Our late night escapades were so long I’ve had to split them up. I hope you don’t mind, diary.
The woman and her service leave and we leave soon after. Inexplicably, one of the men has burst into mist. There’s nothing to be done about it so we press on. It’s a shame it wasn’t the one in the suit, but I suppose that’s the way it goes.
We take a cab to the docks (eighteen dollars). There isn’t much to say about the place. It’s a classic dockyard, with coloured shipping containers piled up and rust all over every surface. There are also garlic, crucifixes and such odd paraphernalia strewn about. Miss Larissa appears quite frightened at the sight of them while I am too, loathe to touch anything lest I become infected with something dreadful. There are some yachts along the pier but I haven’t been on a boat since I came here and anyway I don’t like the water much.
There’s also a demountable or ‘donga’ as the others called it, which is lit up and three men whom are patrolling the area. I can see they are as unwashed as this dockyard and it seems bothersome to get them involved, so we attempt to move as best we can under the shelter of night. Mr. Anton disappears and when he returns he informs us he has found the shipping crate but it is locked and covered in strange symbols.
*picture of the free Ventrue symbol*.
I follow Mr. Anton to the donga and there is a woman sat at a desk there. I don’t think she’s much of anything at all, but Mr. Anton must think she’s rather fetching because the first thing he does is attempt to put his charms on her.

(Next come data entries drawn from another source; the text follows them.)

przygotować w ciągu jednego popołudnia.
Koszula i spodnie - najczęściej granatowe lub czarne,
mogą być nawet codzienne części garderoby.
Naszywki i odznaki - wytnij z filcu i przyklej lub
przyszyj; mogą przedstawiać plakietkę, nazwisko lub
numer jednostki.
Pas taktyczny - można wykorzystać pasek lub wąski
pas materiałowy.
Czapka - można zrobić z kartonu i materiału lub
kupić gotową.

However, apparently she is the proper sort because she screams for help. The man from outside that we slipped by comes in but Mr. Anton puts a good bullet into his gut and so he falls to the ground. I don’t think he’s quite dead yet, but the others that come in are certainly surprised. There are more bullets but I’m not really sure because I really wasn’t too fussed about it all. I am looking over the papers on the woman’s desk and the light device on her desk, but I really can’t get a proper look, except that it seems she has a rather keen interest in supernatural talkies and fiction.

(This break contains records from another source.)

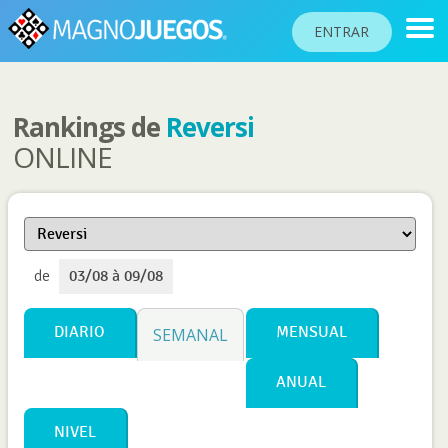
ENTRAR
Rankings de
Reversi
RANKINGS
ONLINE
TORNEOS
COMUNIDAD
AYUDA
de
03/08 à 09/08
PASAPORTE
!
JUGAR
DIARIO
MENSUAL
SEMANAL
ANUAL
Idioma del sitio
NIVEL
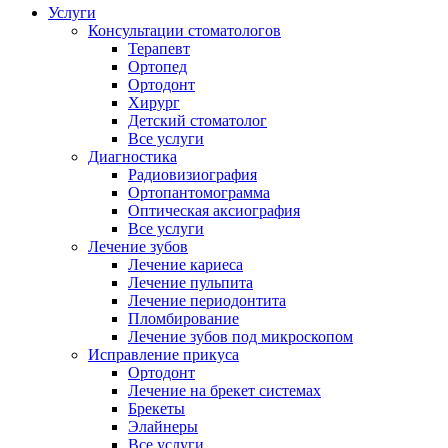
Услуги
Консультации стоматологов
Терапевт
Ортопед
Ортодонт
Хирург
Детский стоматолог
Все услуги
Диагностика
Радиовизиография
Ортопантомограмма
Оптическая аксиография
Все услуги
Лечение зубов
Лечение кариеса
Лечение пульпита
Лечение периодонтита
Пломбирование
Лечение зубов под микроскопом
Исправление прикуса
Ортодонт
Лечение на брекет системах
Брекеты
Элайнеры
Все услуги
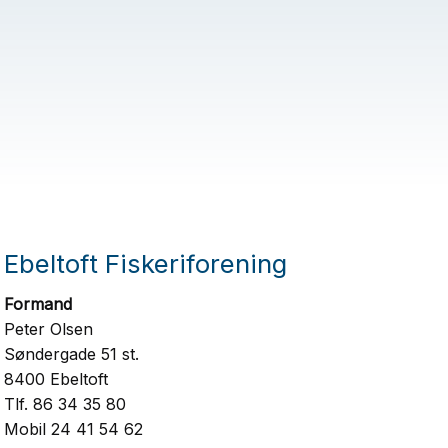
Ebeltoft Fiskeriforening
Formand
Peter Olsen
Søndergade 51 st.
8400 Ebeltoft
Tlf. 86 34 35 80
Mobil 24 41 54 62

By the time I have finished, the others have tied up the woman and the other men are on the floor. Miss Larissa has also found herself a gun. We take the woman’s identification and all other personal effects, while after a lengthy discussion we decide to put the men in the Yarra (I wonder if I should erase this part lest it be traced back to this bog?) even though some of them are not quite dead yet.
Humans are certainly a bothersome business so the less connection we have to this place and their corpses the better.
We telephone Mr. Crowe and head back to the club, but it is very difficult going indeed as I am unwell most days and hardly fit to be carried, let alone walk on my own feeble legs. I do not think the other two are much good if they are able to ignore the sufferings of a poor young girl such as myself.
When we go back to meet Mr. Crowe he is quite surprised indeed. However he takes the woman and her belongings and we are free to go home.